2019-2022 • Projet de coopération scientifique FMSH RFBR • Le développement de la Sibérie occidentale au 19e-20e s. : aspects socioécologiques

Porteur de projet : Marc Elie, Cercec (Cnrs-EHESS)

Porteur de projet russe : Aleksandr Sorokin, Université d’État de Tiumen’

Le projet fonde une équipe franco-russe pour mettre la nature au cœur de l’histoire sibérienne. Ses membres entendent dépasser le schéma analytique de la “conquête” du “centre” russe sur sa “périphérie”, toujours prédominant. Si le projet montre les conséquences environnementales souvent désastreuses de cette conquête, il interroge surtout les représentations de la nature à l’œuvre dans les visions de la Sibérie qui informaient les politiques de conquête. Il montre comment elles entraient en interaction (collision, adaptation, adoption) avec celles qui avaient cours parmi les populations locales. Ainsi, le projet révèle les formes spécifiquement sibériennes des agencements société-nature qui ne sont pas réductibles au paradigme conquérant. Pour ce faire, les membres tirent parti des instruments de l’histoire environnementale à proprement parler et de l’histoire des sciences et techniques.


L’équipe franco-russe, composée de deux historiens côté français et cinq historiens sibériens, se réunira une fois par an pendant trois ans pour échanger sur l’état d’avancement des travaux individuels. Les chercheurs français feront plusieurs semaines de terrain en Sibérie occidentale. Il est prévu de publier une série d’articles, dont au moins six dans des revues à comité de lecture, et un recueil de documents d’archives. Un colloque international à Paris dans la dernière année portera les résultats de l’enquête à une large discussion académique.


La Sibérie occidentale est l’une des régions majeures d’industrialisation et de développement de l’époque soviétique, et à ce titre elle intéresse particulièrement l’histoire environnementale. De l’exploitation des fourrures au 16e s. jusqu’à la mise en culture des “Terres vierges” et à la mise en exploitation des champs d’hydrocarbures au milieu du 20e s., on remarque une grande continuité dans la fascination pour une nature perçue à la fois comme extraordinairement riche et prometteuse et pleine de dangers et de défis.
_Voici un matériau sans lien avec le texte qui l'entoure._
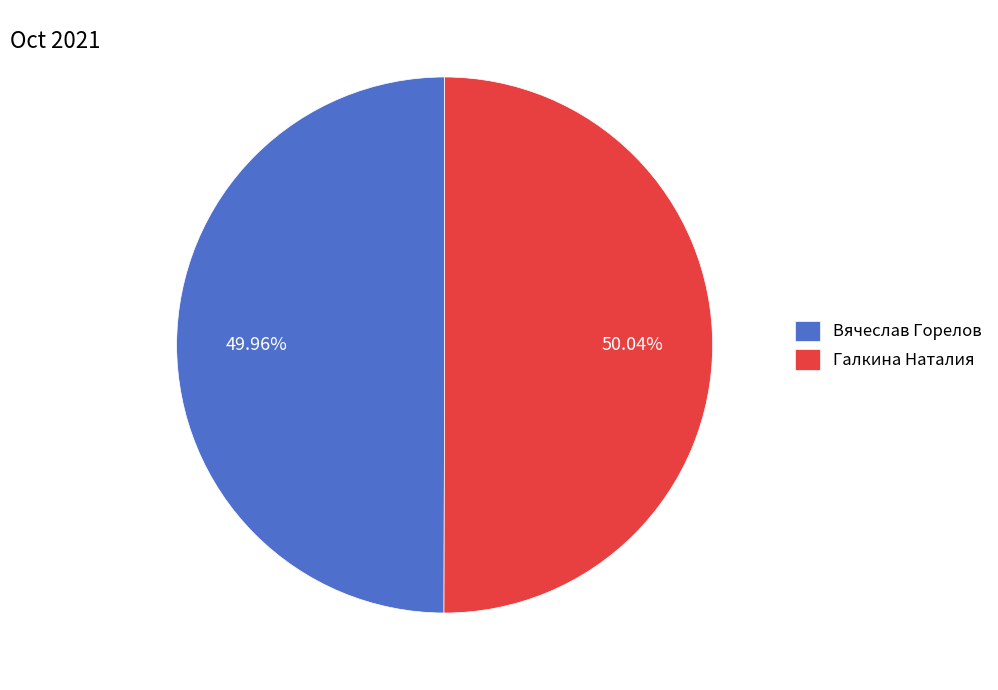

What is the ratio of the value at Вячеслав Горелов to the value at Галкина Наталия?

1.0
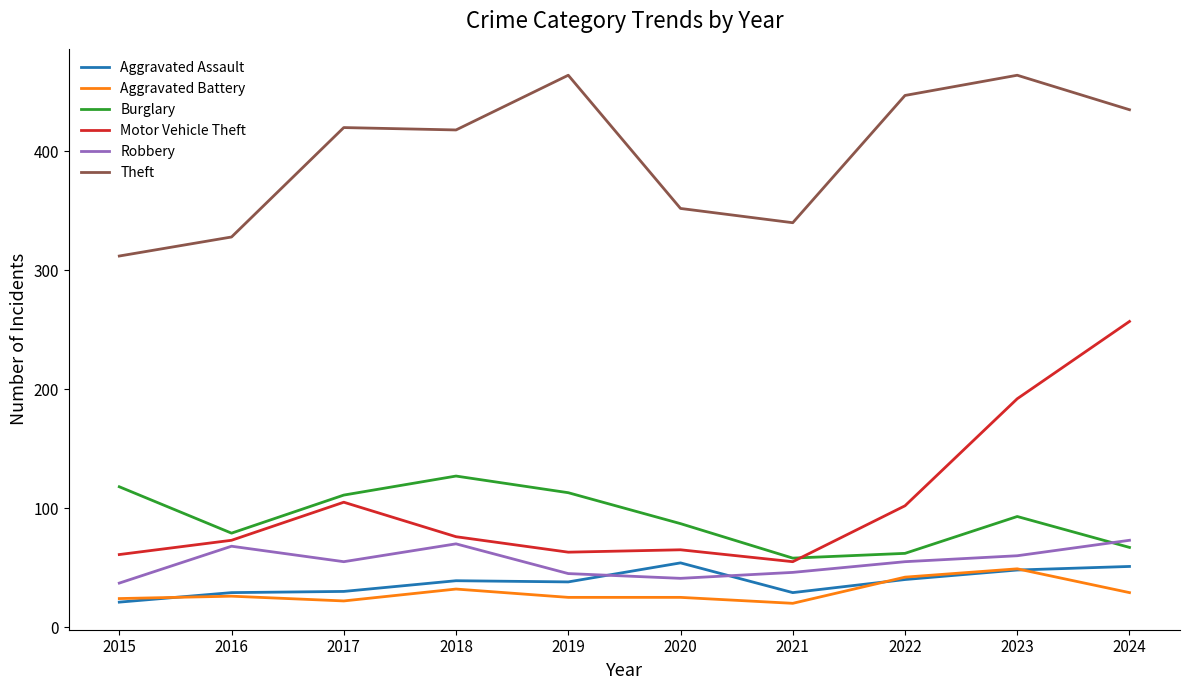

How many times do Burglary and Robbery cross each other?

1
L’autre continuité est celle qu’impose l’approche extractive à une Sibérie devenue non seulement périphérie exploitée, mais aussi front de progrès contre une nature présentée comme “sauvage” et “vide”. La Sibérie occidentale est une région géographiquement déterminée par les monts Oural à l’ouest, le cours de l'Ienisseï à l’est et les montagnes de l’Altaï au sud-est. Elle inclut le nord du Kazakhstan. Au cours de la période étudiée, elle reste relativement isolée du cœur du pays à l’ouest. Cet isolement contribua à produire le discours de “conquête” et de “mise en valeur” caractéristique des politiques envers la Sibérie aux 19e-20e s. Mais deux pôles mettent en tension l’idée sibérienne à la fin du 19e s.: celui de la domination de la nature par l’homme et celui de la domination de la nature sur l’homme. Dans cette région clef de l’histoire russe l’équipe franco-russe se penche sur les conceptions, représentations et pratiques de la nature en cours chez différents groupes sibériens (aborigènes, paysans slaves, marchands et administrateurs, savants): comment ces diverses représentations et pratiques (“progressives”/”traditionnelles”, “universelles”/”locales”) ont évolué, ont interagi, sont entrées en conflit ou au contraire se sont adaptées les unes aux autres est l’objet central de la présente enquête.